## Collected data
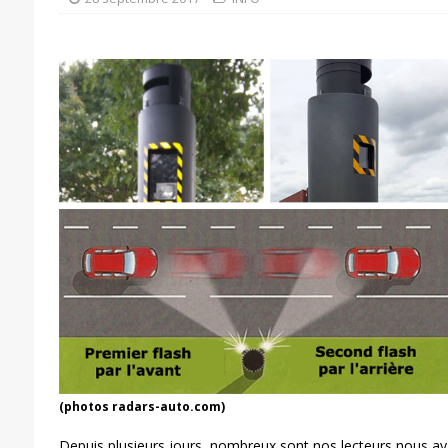
(photos radars-auto.com)
Depuis plusieurs jours, nombreux sont nos lecteurs nous ay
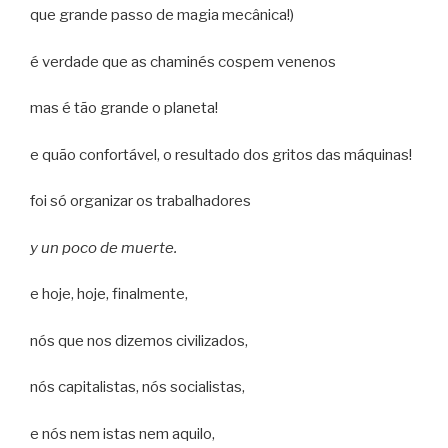
que grande passo de magia mecânica!)
é verdade que as chaminés cospem venenos
mas é tão grande o planeta!
e quão confortável, o resultado dos gritos das máquinas!
foi só organizar os trabalhadores
y un poco de muerte.
e hoje, hoje, finalmente,
nós que nos dizemos civilizados,
nós capitalistas, nós socialistas,
e nós nem istas nem aquilo,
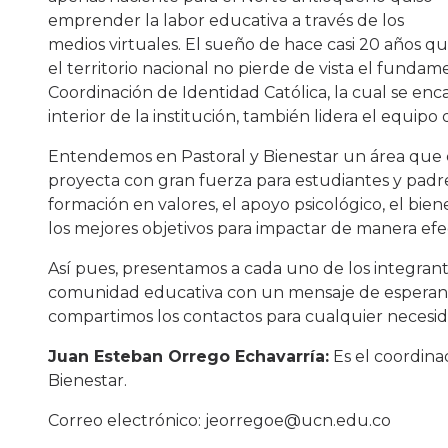
emprender la labor educativa a través de los
medios virtuales. El sueño de hace casi 20 años q
el territorio nacional no pierde de vista el fundam
Coordinación de Identidad Católica, la cual se encar
interior de la institución, también lidera el equipo
Entendemos en Pastoral y Bienestar un área que c
proyecta con gran fuerza para estudiantes y padres
formación en valores, el apoyo psicológico, el bien
los mejores objetivos para impactar de manera efe
Así pues, presentamos a cada uno de los integrant
comunidad educativa con un mensaje de esperanza 
compartimos los contactos para cualquier necesi
Juan Esteban Orrego Echavarría:
Es el coordinad
Bienestar.
Correo electrónico: jeorregoe@ucn.edu.co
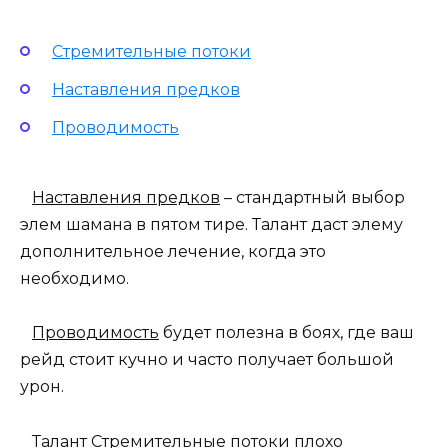
Стремительные потоки
Наставления предков
Проводимость
Наставления предков
– стандартный выбор
элем шамана в пятом тире. Талант даст элему
дополнительное лечение, когда это
необходимо.
Проводимость
будет полезна в боях, где ваш
рейд стоит кучно и часто получает большой
урон.
Талант
Стремительные потоки
плохо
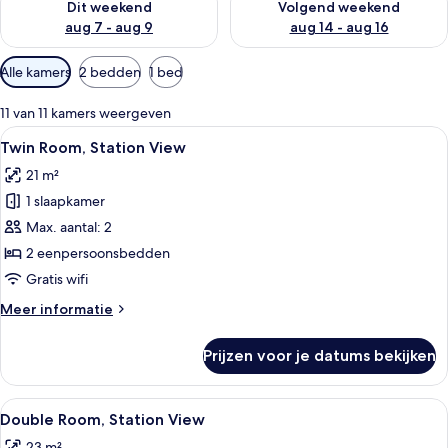
Dit weekend
Volgend weekend
aug 7 - aug 9
aug 14 - aug 16
Beschikbare
Alle kamers
2 bedden
1 bed
filters
voor
11 van 11 kamers weergeven
kamers
Alle
Een hotelkamer met twee bedden, een 
6
Twin Room, Station View
foto's
21 m²
voor
1 slaapkamer
Twin
Room,
Max. aantal: 2
Station
2 eenpersoonsbedden
View
Gratis wifi
laden
Meer
Meer informatie
details
over
Prijzen voor je datums bekijken
Twin
Room,
Station
Alle
Een hotelkamer met een groot bed, ee
5
View
Double Room, Station View
foto's
23 m²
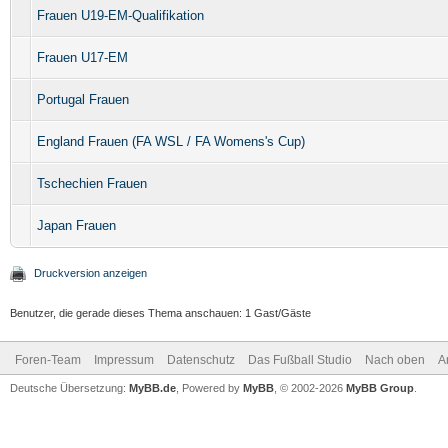
Frauen U19-EM-Qualifikation
Frauen U17-EM
Portugal Frauen
England Frauen (FA WSL / FA Womens's Cup)
Tschechien Frauen
Japan Frauen
Druckversion anzeigen
Benutzer, die gerade dieses Thema anschauen: 1 Gast/Gäste
Foren-Team
Impressum
Datenschutz
Das Fußball Studio
Nach oben
A
Deutsche Übersetzung:
MyBB.de
, Powered by
MyBB
, © 2002-2026
MyBB Group
.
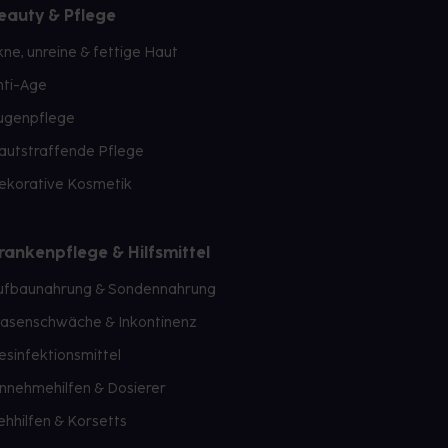
eauty & Pflege
kne, unreine & fettige Haut
nti-Age
ugenpflege
autstraffende Pflege
ekorative Kosmetik
rankenpflege & Hilfsmittel
ufbaunahrung & Sondennahrung
lasenschwäche & Inkontinenz
esinfektionsmittel
innehmehilfen & Dosierer
ehhilfen & Korsetts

## Exercise objective
Convert the part of the rows that opens with the line containing "emprender la labor educativa a través de los" and closes with the line containing "proyecta con gran" into a Markdown table with the columns No. and Text. Give each line a number and leave out any blank lines.

## Answer space
| No. | Text |
|---|---|
| 1 | emprender la labor educativa a través de los |
| 2 | medios virtuales. El sueño de hace casi 20 años q |
| 3 | el territorio nacional no pierde de vista el fundam |
| 4 | Coordinación de Identidad Católica, la cual se encar |
| 5 | interior de la institución, también lidera el equipo |
| 6 | Entendemos en Pastoral y Bienestar un área que c |
| 7 | proyecta con gran fuerza para estudiantes y padres |